На лавочке сидел Сенулик и грыз алычу.
– Бить будешь? – невинно поинтересовался он.
– Нет, папе пожалуюсь, – ответила Арусяк.
– Ну и зря. Я, кстати, сидел в засаде и следил за тобой, хотел в дядю камень кинуть, отвлечь его – он бы за мной погнался, а ты бы убежала, честно-честно.
– Так я тебе и поверила! Кстати, воровать нехорошо. И врать – тоже.
– Знаю, я больше не буду. А ты точно папе пожалуешься? – заискивающе спросил Сенулик.
– Я подумаю, – ответила Арусяк.
– Ты хорошо подумай. Хочешь, я тебе отдам все деньги из своей копилки, а?
– Не хочу, веди меня к Соне.
В лифте Сенулик жалобно посмотрел на Арусяк:
– Ты уже подумала? Не будешь жаловаться?
– Не буду, не буду, только ты так больше не поступай.
– Честное слово, клянусь бабушкой Арусяк, – торжественно произнес Сенулик и скрутил за спиной дулю.
– Поклянись мамой и папой и не крути дули, я все видела.
Сенулик вздохнул, вытащил руки из-за спины и клятвенно пообещал никогда больше не бросать ее одну и не врать. Двери лифта открылись.
– Нам сюда, – сказал Сенулик, указывая на дверь, обитую коричневым дерматином, и позвонил.
Открыла тетя Марета.
– А-а, в гости пришли! Заходите, мы как раз обедаем! – радостно воскликнула она.

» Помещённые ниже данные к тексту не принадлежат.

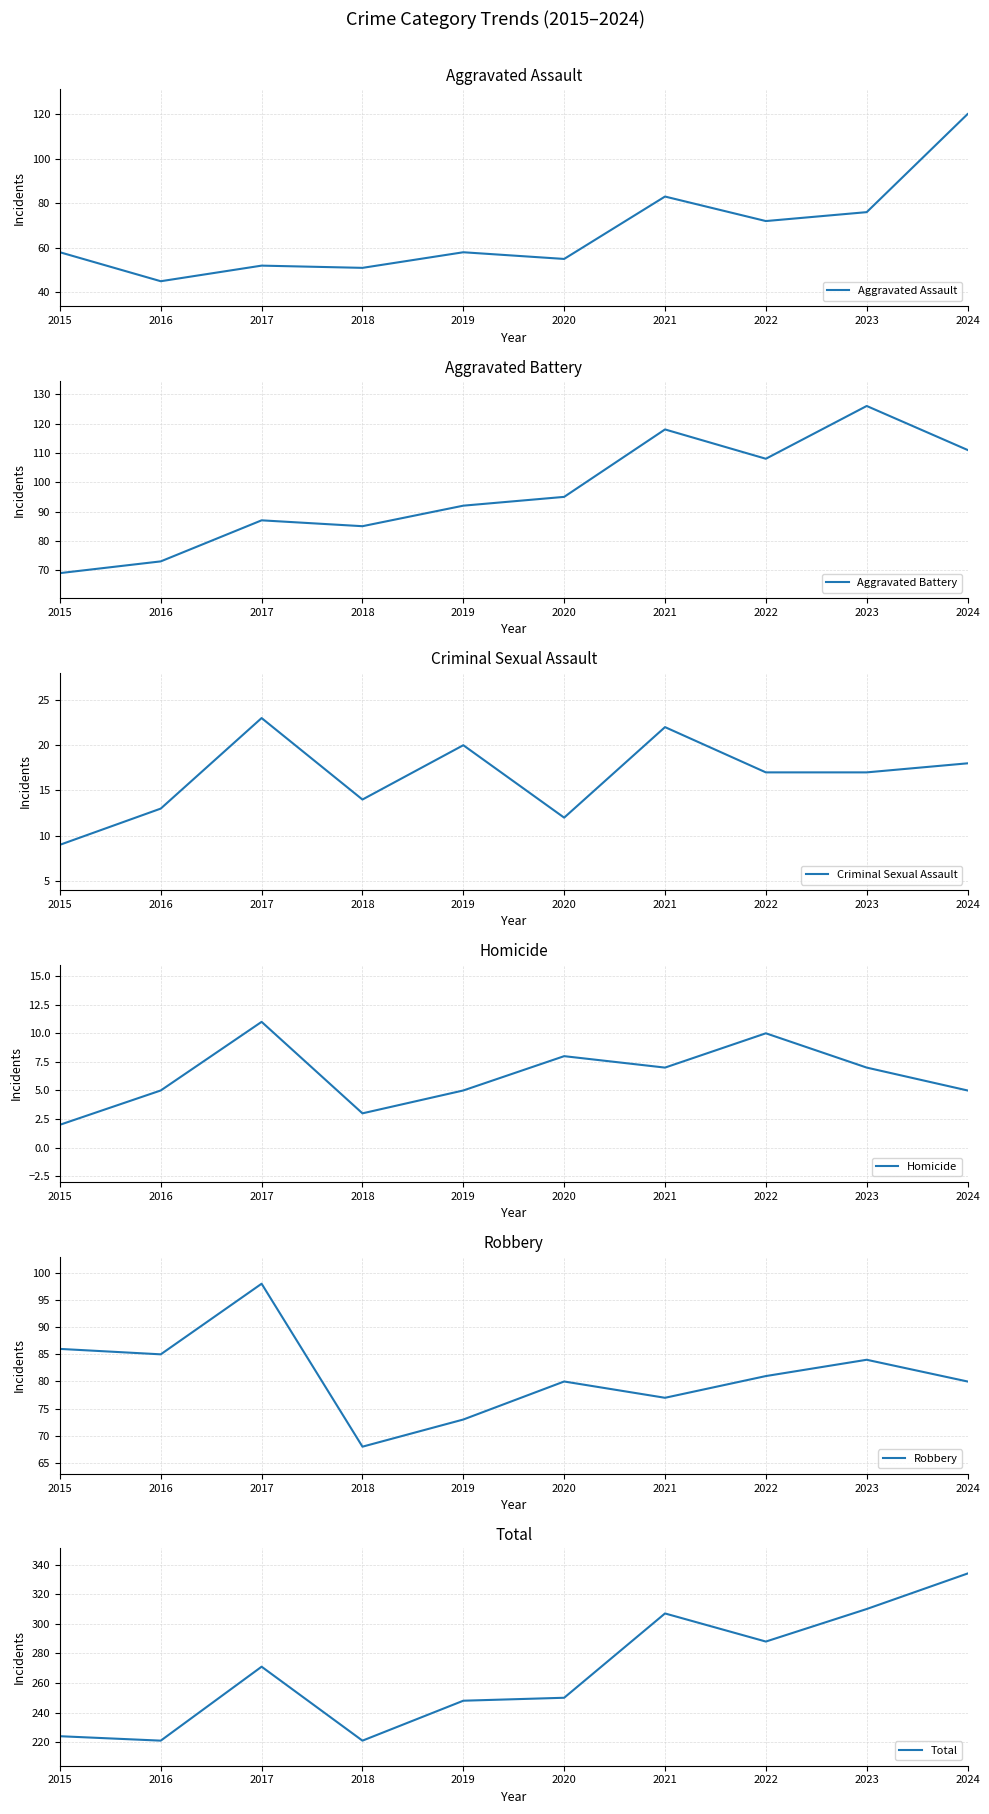

The Aggravated Battery series shows 126 at 2023. True or false?

True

За столом в комнате сидели Соня с мужем, муж Мареты Гока и Коля. Семейство дружно хлебало спас[8].
Тетя Марета поставила перед Арусяк тарелку и села на свое место. Кроме Сенулика, который, как нашкодивший кот, косился на сестру и думал, выдаст ли она его с потрохами или все-таки сдержит слово, на Арусяк почти никто не обращал внимания. Коля быстренько доел, вскочил из-за стола и убежал в неизвестном направлении, прихватив с собой мужа Сони и Сенулика. Марета принялась оживленно болтать с Гокой, а Соня сидела как истукан и всем своим видом давала понять, что общаться с сестрой не намерена.
В глубине души Соня недолюбливала Арусяк, и причин на то была масса. Арусяк была красивой богатой дочерью своего отца, не обремененной никакими заботами и хлопотами, в то время как Соня, в семнадцать лет по большой любви выскочившая замуж за своего соседа Вачика, крутилась как белка в колесе: растила ребенка, сплетничала по вечерам с соседками, пилила мужа, ругалась с матерью и отцом и доставала брата мелкими поручениями. Жизнь домохозяйки Соню вполне устраивала, но время от времени она все же испытывала зависть к Арусяк. Приезд же двоюродной сестрицы и суета вокруг нее окончательно выбили Соню из колеи, и неприязнь стала только сильнее.